The original design hit a snag once Pajitnov realized how quickly the screen filled up with tiles. “The playfield filled up in 20 seconds flat. Also, once you’d filled a line, it was kind of dead, so why keep it on the screen? So I made each full line disappear, which was key.”
Elsewhere, he reflects on Nintendo’s “embarrassing” choice to use Tchaikovsky’s Nutcracker theme for the game’s music. “When kids of the world hear these pieces of music, they start screaming: ‘Tetris! Tetris!’ That’s not very good for Russian culture.”
Rogers’ story of acquiring the game involves a trip to Moscow, where he made a nerve-wracking deal with Elorg (“the bureau handling the export of software”), assisted by the KGB.

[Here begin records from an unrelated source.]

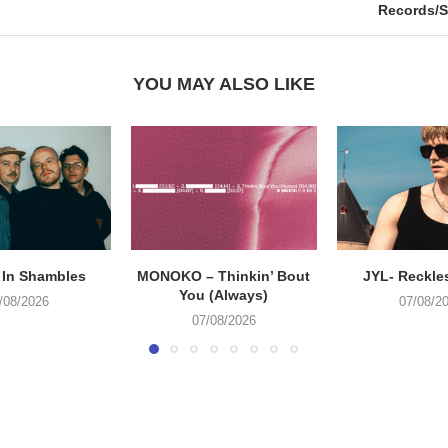
Records/S
YOU MAY ALSO LIKE
 In Shambles
MONOKO – Thinkin’ Bout
JYL- Reckle
You (Always)
/08/2026
07/08/2
07/08/2026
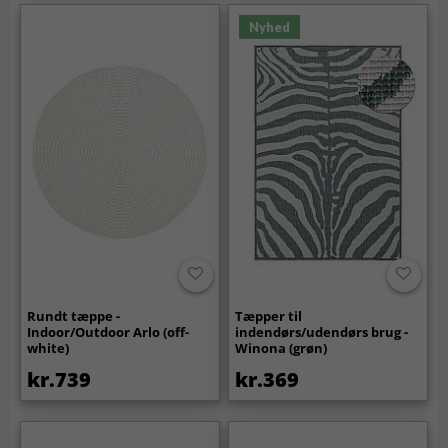
Nyhed
Rundt tæppe -
Tæpper til
Indoor/Outdoor Arlo (off-
indendørs/udendørs brug -
white)
Winona (grøn)
kr.739
kr.369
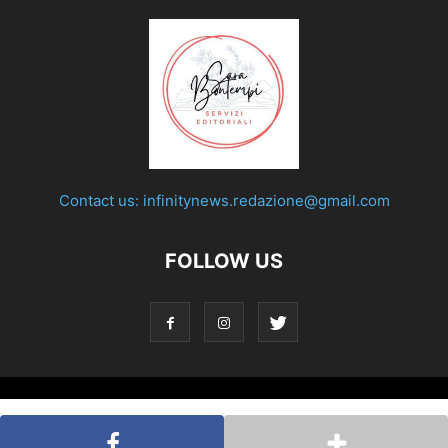
Contact us:
infinitynews.redazione@gmail.com
FOLLOW US
© Testata giornalistica registrata presso il Tribunale di Roma
con decreto n°158 del 28 nov. 2019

“The director of Elorg, a Mr. Belikov, told me they had never given rights to anybody,” he says. “I was in deep kimchi, because I had 200,000 game cartridges at $10 apiece being manufactured in Japan, and I’d put up all of my in-laws’ property up as collateral. We reconvened the following day and they had a lineup of 10 people – KGB, business guys, lawyers, Alexey – who grilled me for two hours.”
The game eventually became an addictive classic on the hand-held Game Boy platform and its modern version remains popular on mobile phones. Thirty years later, people are still getting pleasure from this mind-numbing game – and according to Dr. Tom Stafford in a new interview with The Daily Mail, there’s a scientific basis behind the game’s obsessive appeal.
Tetris works because of the “Zeigarnik effect,” which suggests that “people more easily remember uncompleted tasks than those that they have finished.”
“Tetris does this wonderfully,” he says. “It presents a world of perpetual uncompleted tasks. . . It involves us in a compulsive loop of completing and generating new tasks and that keeps us endlessly playing.”